Architecture for merging multiple accounts and registering a user account

Question

My question is almost the same as this one

only difference is that users has an option to register (provides his username and password).Users should only have one account registered, if the user has the same email I merged those accounts. and my application has another method for logging in which is via Facebook.

What I basically do is

• When The User visits the for site for the first time, he or she then gets created a User Account where the it only has Username ,password and mail address after that third-party identity record is created and then paired with the local account.however the Users table will have an empty Username and password, but the email will be filled with the users email that we have retrieved from the third party service provider

And the Second Scenario

• Users attempts Register to the site. check if email exist if the email exist but it is registered using a third party account, Use the user populated form and insert it to the user account paired with the third party account, in short if the users email exist in the database I will just merged the locally created account and the third party account.

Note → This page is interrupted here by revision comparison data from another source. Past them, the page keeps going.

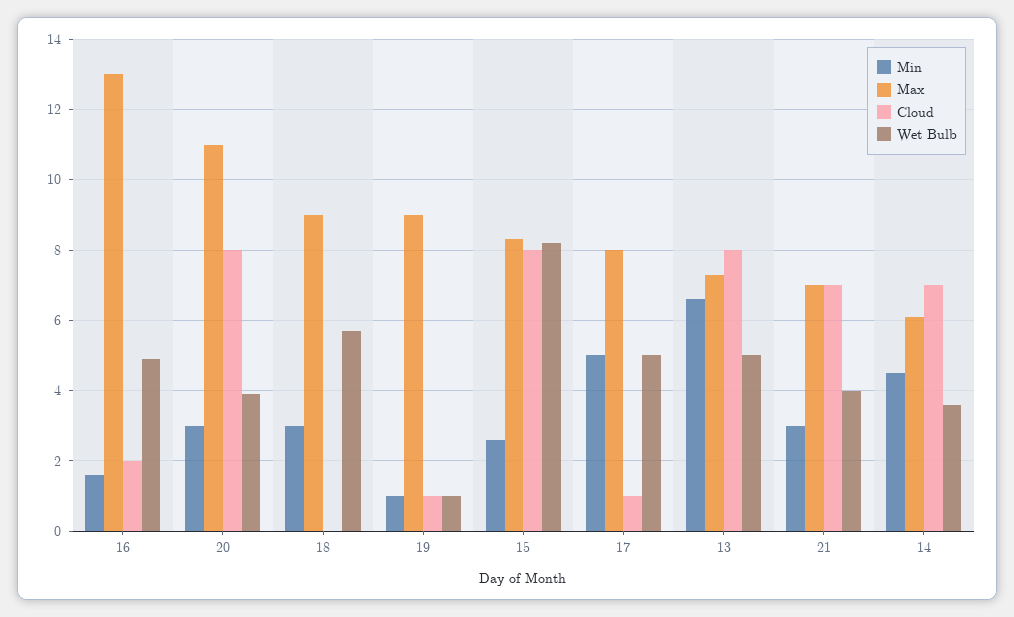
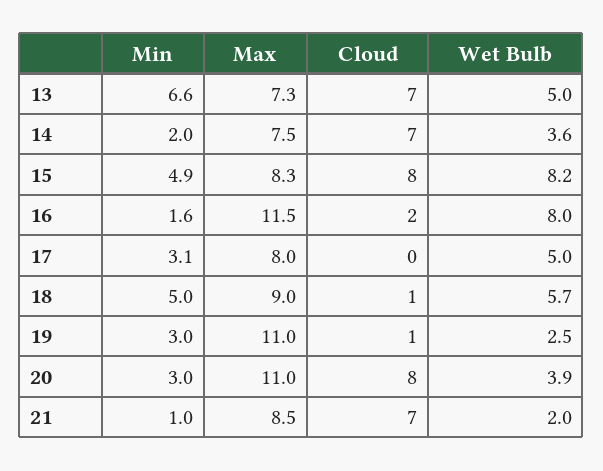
Max, 16: 13 -> 11.5
Wet Bulb, 16: 5 -> 8
Min, 18: 3 -> 5
Cloud, 18: 0 -> 1
Min, 19: 1 -> 3
Max, 19: 9 -> 11
Wet Bulb, 19: 1 -> 2.5
Min, 15: 2.5 -> 4.9
Min, 17: 5 -> 3.1
Cloud, 17: 1 -> 0
Cloud, 13: 8 -> 7
Min, 21: 3 -> 1
Max, 21: 7 -> 8.5
Wet Bulb, 21: 4 -> 2
Min, 14: 4.5 -> 2
Max, 14: 6 -> 7.5

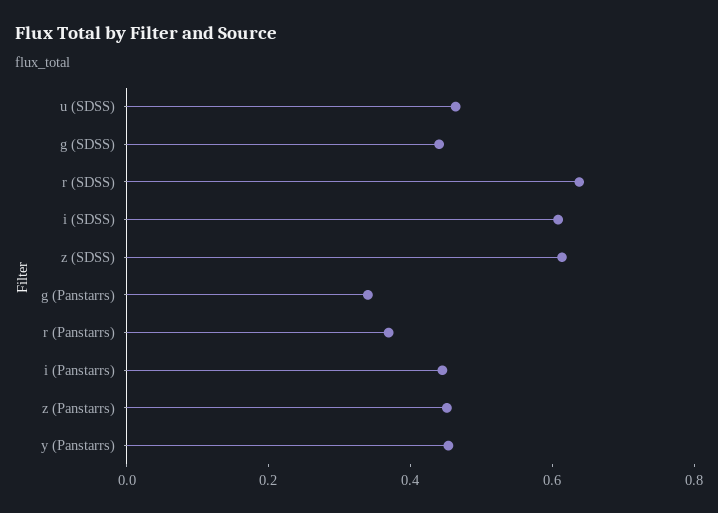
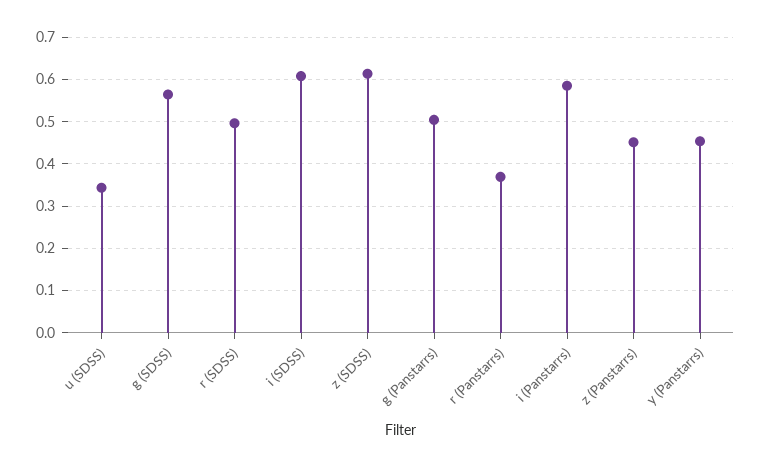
u (SDSS): 0.45 -> 0.34
g (SDSS): 0.45 -> 0.56
r (SDSS): 0.65 -> 0.5
g (Panstarrs): 0.35 -> 0.5
i (Panstarrs): 0.45 -> 0.58

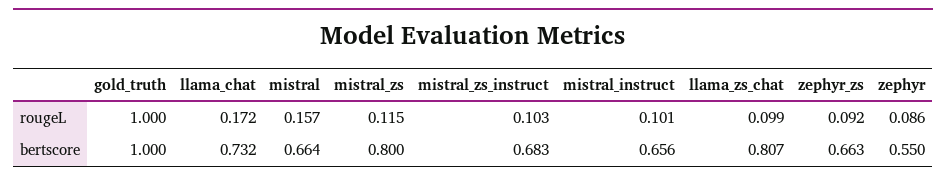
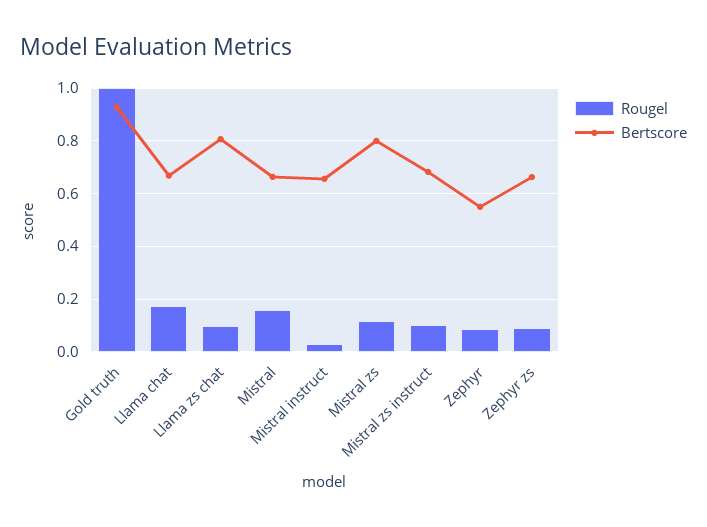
rougeL, mistral_instruct: 0.101 -> 0.025
bertscore, gold_truth: 1 -> 0.925
bertscore, llama_chat: 0.732 -> 0.675

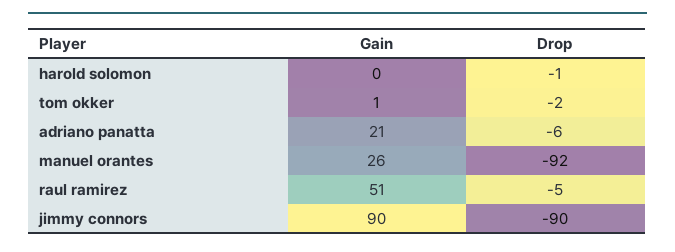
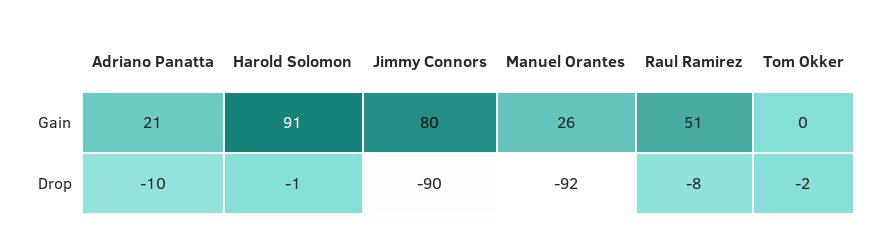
Gain, harold solomon: 0 -> 91
Gain, tom okker: 1 -> 0
Drop, adriano panatta: -6 -> -10
Drop, raul ramirez: -5 -> -8
Gain, jimmy connors: 90 -> 80

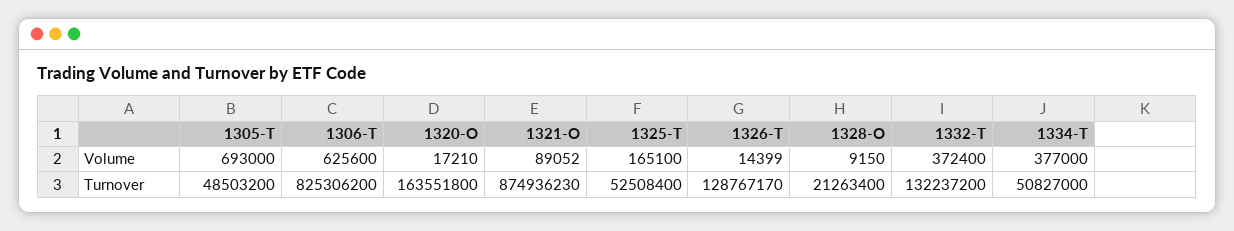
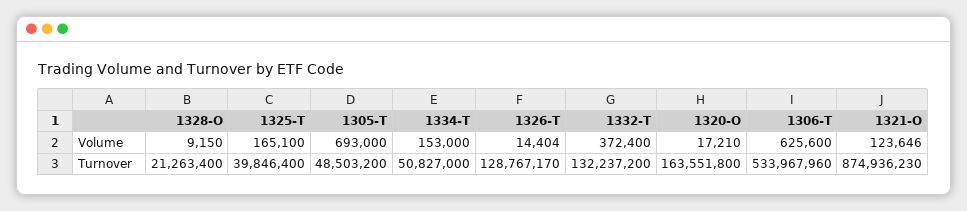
1321-O, Volume: 89052 -> 123646
1326-T, Volume: 14399 -> 14404
1334-T, Volume: 377000 -> 153000
1306-T, Turnover: 825306200 -> 533967960
1325-T, Turnover: 52508400 -> 39846400

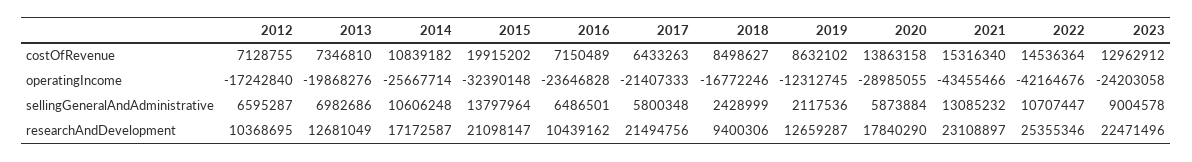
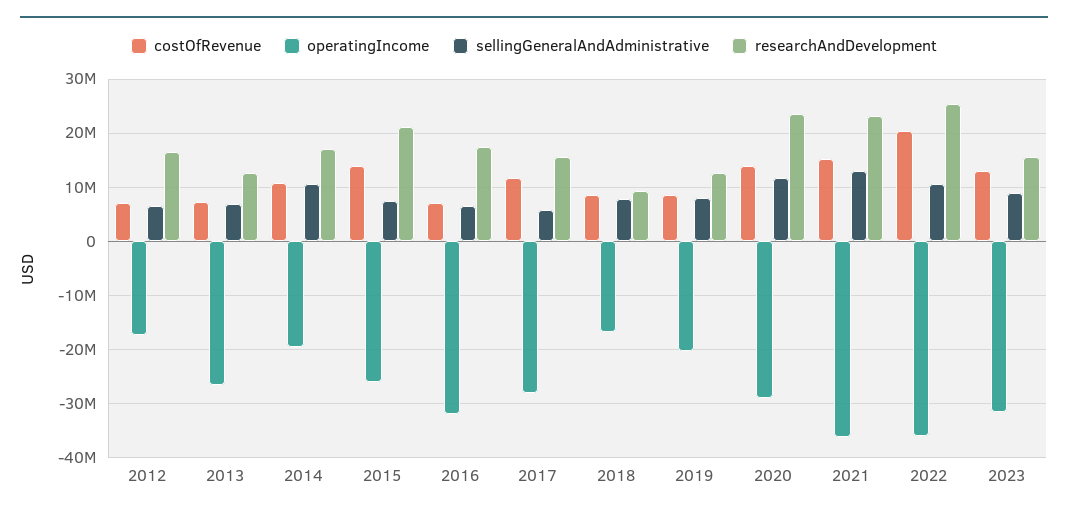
costOfRevenue, 2015: 19915202 -> 14000000
costOfRevenue, 2017: 6433263 -> 12000000
costOfRevenue, 2022: 14536364 -> 20000000
operatingIncome, 2013: -19868276 -> -26000000
operatingIncome, 2014: -25667714 -> -20000000
operatingIncome, 2015: -32390148 -> -26000000
operatingIncome, 2016: -23646828 -> -32000000
operatingIncome, 2017: -21407333 -> -28000000
operatingIncome, 2019: -12312745 -> -20000000
operatingIncome, 2021: -43455466 -> -36000000
operatingIncome, 2022: -42164676 -> -36000000
operatingIncome, 2023: -24203058 -> -32000000
sellingGeneralAndAdministrative, 2015: 13797964 -> 8000000
sellingGeneralAndAdministrative, 2018: 2428999 -> 8000000
sellingGeneralAndAdministrative, 2019: 2117536 -> 8000000
sellingGeneralAndAdministrative, 2020: 5873884 -> 12000000
researchAndDevelopment, 2012: 10368695 -> 16000000
researchAndDevelopment, 2016: 10439162 -> 18000000
researchAndDevelopment, 2017: 21494756 -> 16000000
researchAndDevelopment, 2020: 17840290 -> 24000000
researchAndDevelopment, 2023: 22471496 -> 16000000

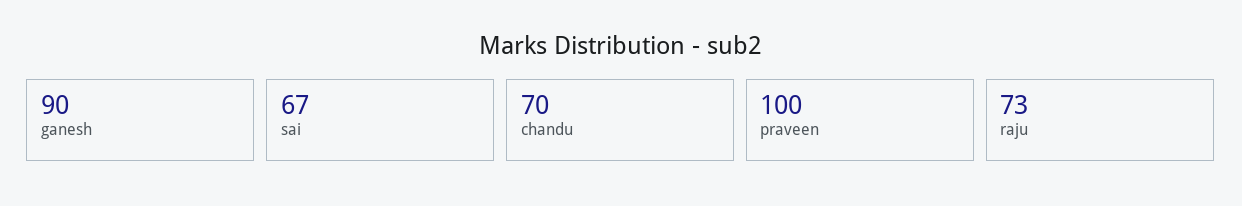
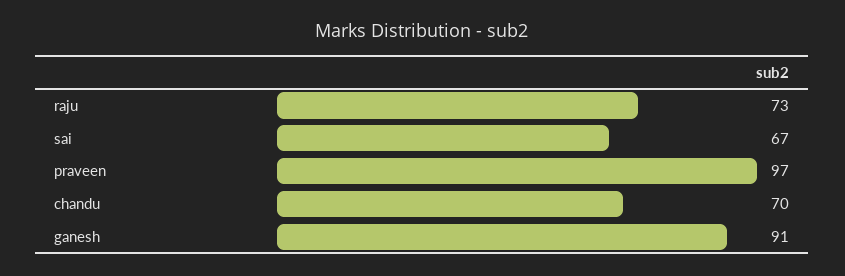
ganesh: 90 -> 91
praveen: 100 -> 97

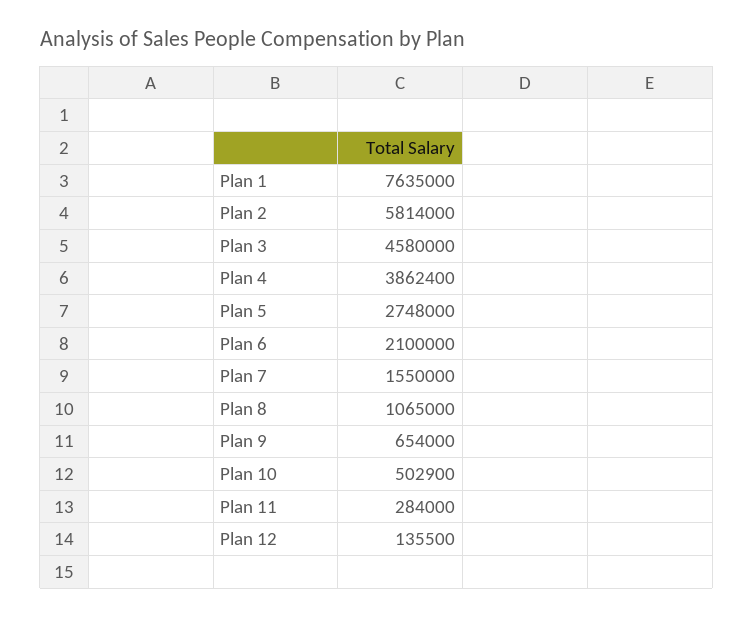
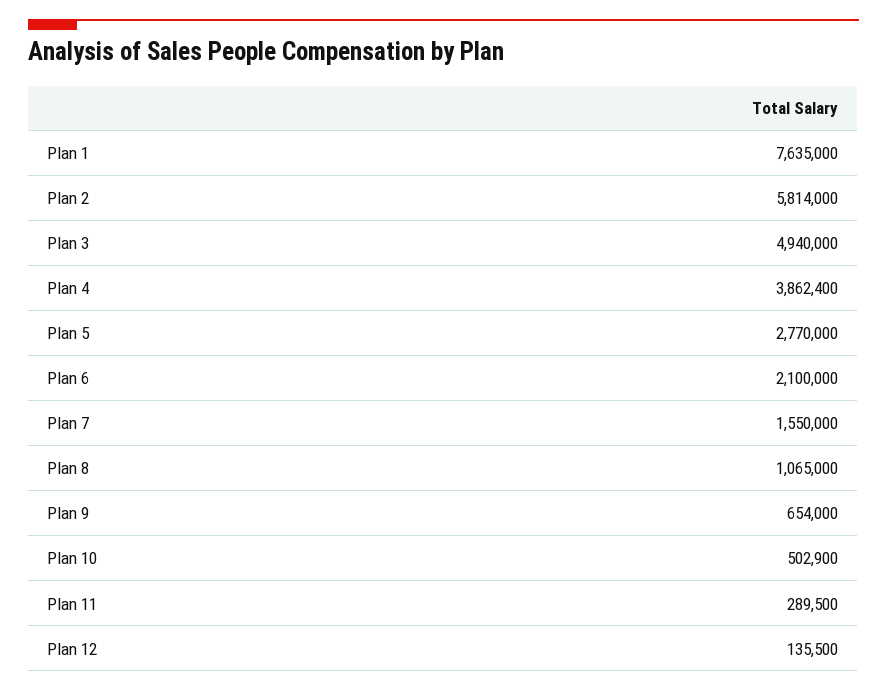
Plan 3: 4580000 -> 4940000
Plan 5: 2748000 -> 2770000
Plan 11: 284000 -> 289500

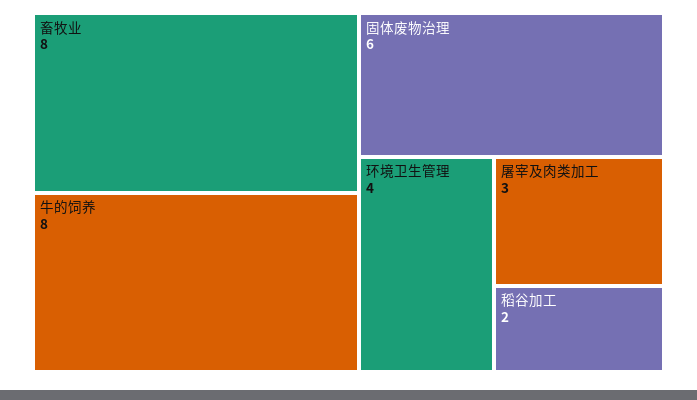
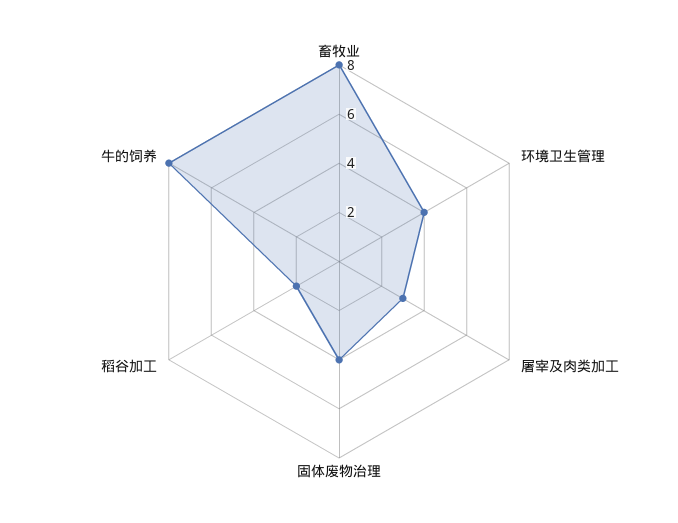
固体废物治理: 6 -> 4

Now my question is my approach secure and credible? if not what is the best way to merge accounts and at the same time if the user registers with the same email(the one from the third party account) and he has a third party account, those account would be merge?

Answer 1

The way I look at this, there is only one account. One email, one account period. There might be various attributes associated with that account, like for e.g. linked to a set of OAuth credentials etc. But fundamentally there is only one account. If your user has registered once using a social account and then try to register again on your site, send them over to the social site which they used to register the first time and ask them to login there. Then log them into your site automatically. If the user has an account with your site and then tries to register again with a social account, tell them that you already have an account on the site and ask them to login. IMHO, keeping separate accounts and trying to merge them is a messy idea.

Answer 2

I would provide two sets of behavior, one when logged in and one when logged out.

When logged in, you provide the ability to link to new third-party accounts. For example, you sign up with email address and password, then log in, then you can link your Facebook account. To link your Facebook account you authorize with Facebook and then store the Facebook information in that user account record.

When logged out, you must log in with existing credentials. If, when logged out, you try to create an account with an existing email address, you either prevent the log in, saying "an account with that email address already exists", or you immediately challenge the user to log in to merge the account (in which case it works like the logged in case when linking an external account, only with the order of authentication operations reversed).

In case it's not clear from the above, I recommend having a single user account and a way to record linkages between that account and external accounts. You can do this in NoSQL buy just adding fields to the user document or you can do this relationally by having a table representing external accounts with a foreign key linking them to the user ID.